Некоторое время, Окороков тупо смотрел на докладную записку начальника производственного цеха, что лежала прямо перед ним. «Бред, чепуха! Нелепый розыгрыш! Фарс!»-разными голосами кричало внутри него. И все же, несмотря на явную абсурдность давешнего звонка, было в нем что-то неудобоваримо логичное. Будто бы, к месту и ко времени позвонила давно уж сгнившая учительница. Уместным и ожидаемым показался ее звонок.
Надо выпить чаю. Крепкий, горячий, сладкий чай с медом успокоит нервы.
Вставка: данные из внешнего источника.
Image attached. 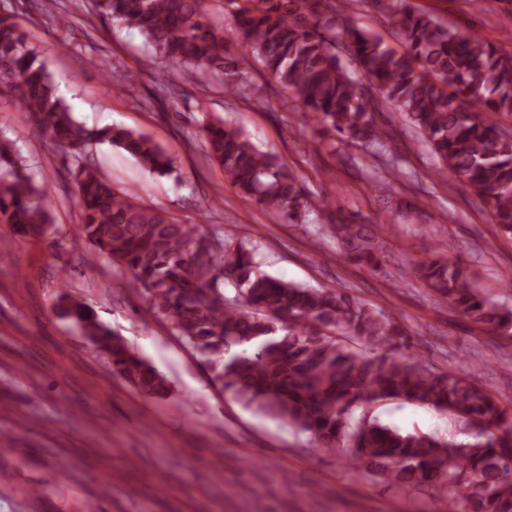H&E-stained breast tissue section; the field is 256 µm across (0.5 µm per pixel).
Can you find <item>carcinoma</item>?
<instances>
[{"label":"carcinoma","instance_id":"cac0c4a2","mask_svg":"<svg viewBox=\"0 0 512 512\" xmlns=\"http://www.w3.org/2000/svg\"><path fill=\"white\" fill-rule=\"evenodd\" d=\"M233 36L213 23L204 0H88L95 15L136 28L169 74L195 67L237 94L252 60L288 92L305 122L369 152L389 132L374 110L386 102L425 137L446 170L472 186L499 228L512 236V55L478 36H460L408 0H372L403 39L390 47L336 0H223ZM0 84L18 107L74 161L79 235L129 272L154 313L210 364L214 381L248 407L309 434L320 452L354 449V458L399 488L446 494L448 512H512V409L476 376L434 371L406 355L404 327L346 292L314 288L266 274L255 247L213 239L178 224L117 190L91 162L92 145L109 143L159 176L173 173L165 150L136 130H87L58 94L40 48L7 16L0 17ZM490 114L483 118L470 109ZM206 156L224 179L272 219L302 224L313 203L299 178L243 128L224 120L200 128ZM19 154L0 142V224L28 239L50 224L47 191L17 172ZM341 253L377 268L383 242L356 220L329 225ZM411 276L472 323L512 331V308L476 288L461 262L444 253L409 265ZM235 286L232 297L224 285ZM112 373L145 397L169 395L167 379L99 322L92 308L61 299ZM363 342L361 353L341 338ZM387 399L449 412L476 424L464 445L401 433L366 409ZM363 414L355 419L354 411Z\"/></svg>","mask_w":512,"mask_h":512}]
</instances>
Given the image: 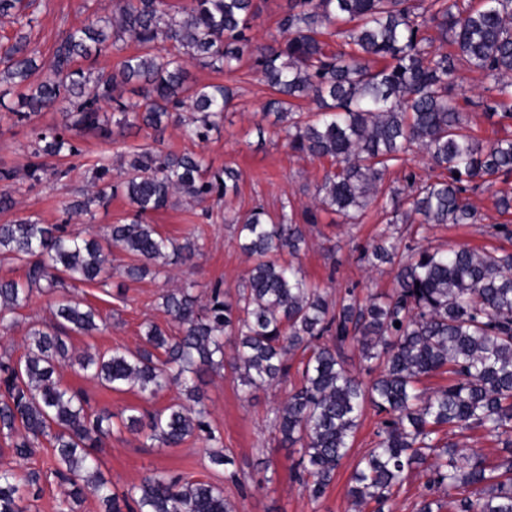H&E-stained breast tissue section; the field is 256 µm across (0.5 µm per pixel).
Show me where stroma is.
<instances>
[{
	"instance_id": "obj_1",
	"label": "stroma",
	"mask_w": 512,
	"mask_h": 512,
	"mask_svg": "<svg viewBox=\"0 0 512 512\" xmlns=\"http://www.w3.org/2000/svg\"><path fill=\"white\" fill-rule=\"evenodd\" d=\"M36 4L40 25L33 31L32 40L45 57L52 53L62 30L84 21L85 9L102 15L110 10V0H36ZM191 74L201 83L221 82L237 87V106L207 143L192 145L171 126L161 137L162 149L175 152L194 149L204 154L213 166L229 165L239 170V193L230 203L236 212L243 213L260 204L275 214L287 199L299 212L310 206L331 162L291 152L274 135L272 128L257 131L269 95L258 76L245 65L224 76L198 66L192 68ZM484 87L485 81L479 72L463 67L458 71L452 95L459 106L465 107L474 135L490 144L512 136V122L497 123L480 110L468 107V100L482 95ZM60 120V112L53 109L41 112L26 124L15 123L7 114L0 116V166L24 170L33 127L54 125ZM143 141V133L134 130L116 144L104 142L93 133L77 135L75 142L83 151V166L62 181L49 169L42 173L39 181H21L15 206L0 211V224L26 216L45 224L63 223L65 205L80 197L89 184L88 164L103 154L119 157ZM510 192L512 177L498 179L492 186L469 196L470 203L481 215V223L423 227L416 223L405 224L401 227L404 241L414 247L445 248L465 244L477 251L498 249L512 253V213H501L495 205L497 196ZM389 220V213L378 207L370 208L356 224L343 223L334 213L318 211L316 223L307 227V245L296 263L308 279L319 283L335 298L348 289L362 302L376 294L390 293L394 287V265L373 267L360 258L362 250ZM150 222L161 234L174 240L201 235L202 253L154 279L148 277L132 282L116 275L105 288L93 284L79 286V297L95 307L109 327L102 333L72 335L73 355L136 349L142 343L144 322L151 320L164 327L171 324L159 307L161 293L187 279L196 281L202 288L220 280L233 292L251 265L239 247L235 225L224 223L219 217L203 220L200 208L187 205L182 198L172 199L167 208L151 215ZM487 224L503 225L504 230L498 236H488L483 232ZM54 302V296L34 293L29 305L19 310L15 327L0 338V354L21 355L29 342L30 323L50 321ZM60 376L63 385L84 393L92 411L106 408L117 414L128 407L143 406L155 412L181 396L179 387L174 386L145 402L135 392L105 389L90 377L75 375L68 367L61 369ZM201 388L211 412V423L223 436L224 451L232 460L231 466L211 467L201 440L191 438L177 448L149 445L116 425L111 435L103 440L101 471L104 476L121 490L139 485L157 471L191 480H208L223 487L225 499L234 505L236 512H354L348 495L353 467L356 458L372 447L380 421L372 407L363 410L349 459L344 460L325 496L315 502L303 492L295 478L294 453L279 446L269 427L274 408L286 397L284 390L261 389L251 398H244L238 377L229 368L205 375ZM233 470L248 474V482L242 486L232 483L228 475Z\"/></svg>"
}]
</instances>
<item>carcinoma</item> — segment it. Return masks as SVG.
I'll list each match as a JSON object with an SVG mask.
<instances>
[{
    "label": "carcinoma",
    "instance_id": "obj_1",
    "mask_svg": "<svg viewBox=\"0 0 512 512\" xmlns=\"http://www.w3.org/2000/svg\"><path fill=\"white\" fill-rule=\"evenodd\" d=\"M281 38L260 43L253 34L258 0H187L172 13L167 0H112L108 16L97 12L62 31L52 55L38 61L31 40L40 24L35 0H0V17L16 26L0 43V107L18 123L45 109L62 112V123L36 133L26 176L38 179L44 159H65L80 150L68 132L88 130L109 139L133 128L146 132L129 154L120 179L73 200L69 220L84 223L91 206L121 194L131 218L111 227L106 244L30 217L0 224V256L25 267V281H0V335L16 323L35 289L108 284L116 272L109 256L123 253L131 281L158 275L199 254L202 236L176 242L146 217L174 196L201 206L239 192L240 172L213 167L197 153L164 152L158 136L176 126L184 138L206 143L224 125L237 96L224 84H201L190 67L222 74L243 57L271 90L263 106L274 134L301 154L331 160L317 191L316 208L357 222L378 203V186L390 167L427 155L444 176L417 184L405 181L411 214L420 225L478 224L466 193L512 174V138L486 145L469 128L449 97L462 65L488 80L487 95L473 102L498 122L512 121V0H288ZM455 47L443 53L427 36ZM343 38L330 49L324 35ZM136 51L107 70L99 57ZM315 108L304 112L298 101ZM459 177H454V174ZM17 171L0 168V209L15 204L8 189ZM236 225L240 248L253 264L234 295L221 281L205 294L184 281L162 295L164 313L178 326L172 333L147 324L135 351L69 355L73 333L101 332L107 322L83 300L63 295L50 323L29 326V344L17 358L0 359V437L26 460L50 447V476L67 487L73 502L90 489L104 512H234L224 490L209 481L164 471L120 491L100 473L101 438L112 411L87 410V399L61 383L67 365L113 391H133L145 400L173 384L185 400L150 413L136 407L122 418L125 429L168 448L202 440L209 462H231L200 392L205 374L228 365L239 374L245 395L288 385V356L302 351L300 385L274 409L272 431L283 448L299 454L301 487L320 500L349 457L365 405L383 416L377 441L355 463L348 495L358 509L375 504L384 512L409 474L421 471L427 494L415 512H441L432 492L453 497L456 512H512V254L446 250L403 244L382 232L361 259L374 265L398 259L392 292L362 304L351 289L331 300L300 268L281 260L307 244L305 224L285 199L278 216L256 205L244 215L223 216ZM400 326H395V323ZM232 345L230 359L225 343ZM356 344L370 363L369 378L350 370L340 355ZM448 374V384L419 389L424 377ZM463 437L476 433L502 445L506 455L490 463L466 452L443 428ZM38 470L0 471V512H24L25 498L42 493Z\"/></svg>",
    "mask_w": 512,
    "mask_h": 512
}]
</instances>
Поставит вещи на свои места. И вся эта чертовщина окажется не более, чем чьей-то идиотской шуткой.
Вздохнув глубоко, потянулся Окороков к телефону. Помедлив секунду, нажал на кнопку интеркома, откашлялся. Длинные гудки, что стереофонически раздавались из трубки и из-за стены, гвоздями терзали уши.
«Где ж ее черти носят?»-подумал он в полубреду и тотчас же осекся. Слово «Черти» таило в себе неясную, но ощутимую угрозу.
Наконец, за стеной подняли трубку. К ужасу Окорокова, не секретарское верещание услышал он, но ровный, спокойный и уверенный голос Рустама Борисовича, своего первого зама.
-Савелий Андреевич?-с издевкой раздалось в трубке
-Рустам? Что такое? Где Вика? Я требую…
-Прекратите истерику, Окороков,-тем же мерзким хихикающим голоском зазвенела трубка,-я сейчас зайду.
Тотчас же распахнулась дверь и, в кабинет, ввалился красный, словно распаренный, помидороголовый Рустам Борисович. В глазах его плясал невиданный ранее огонь, ворот рубашки был расстегнут. Более того, как показалось Окорокову, зам был босиком.
За Рустамом Борисовичем в кабинет вошли еще двое. Молодые, коротко-стриженные, в одинаковых серых костюмах.
-Что здесь…-начал было Окороков, но осекся.
-Значит так,-буднично сказал один из молодых людей.- Звать меня Веня, положим, но это ровным счетом ничего не значит. Разговаривать с вами будет он.-и ткнул пальцем в Зама.
Последний резко кивнул, изогнулся весь и сел. Прямо напротив Окорокова, забросив ноги на стол. Ступни его, босые, покрытые грязью оказались прямо перед носом Савелия Андреевича. Особенно, Окорокова поразили ногти на пальцах, не менее десяти сантиметров длины, они закручивались в экзистенциальную спираль. По кабинету пошел смрад.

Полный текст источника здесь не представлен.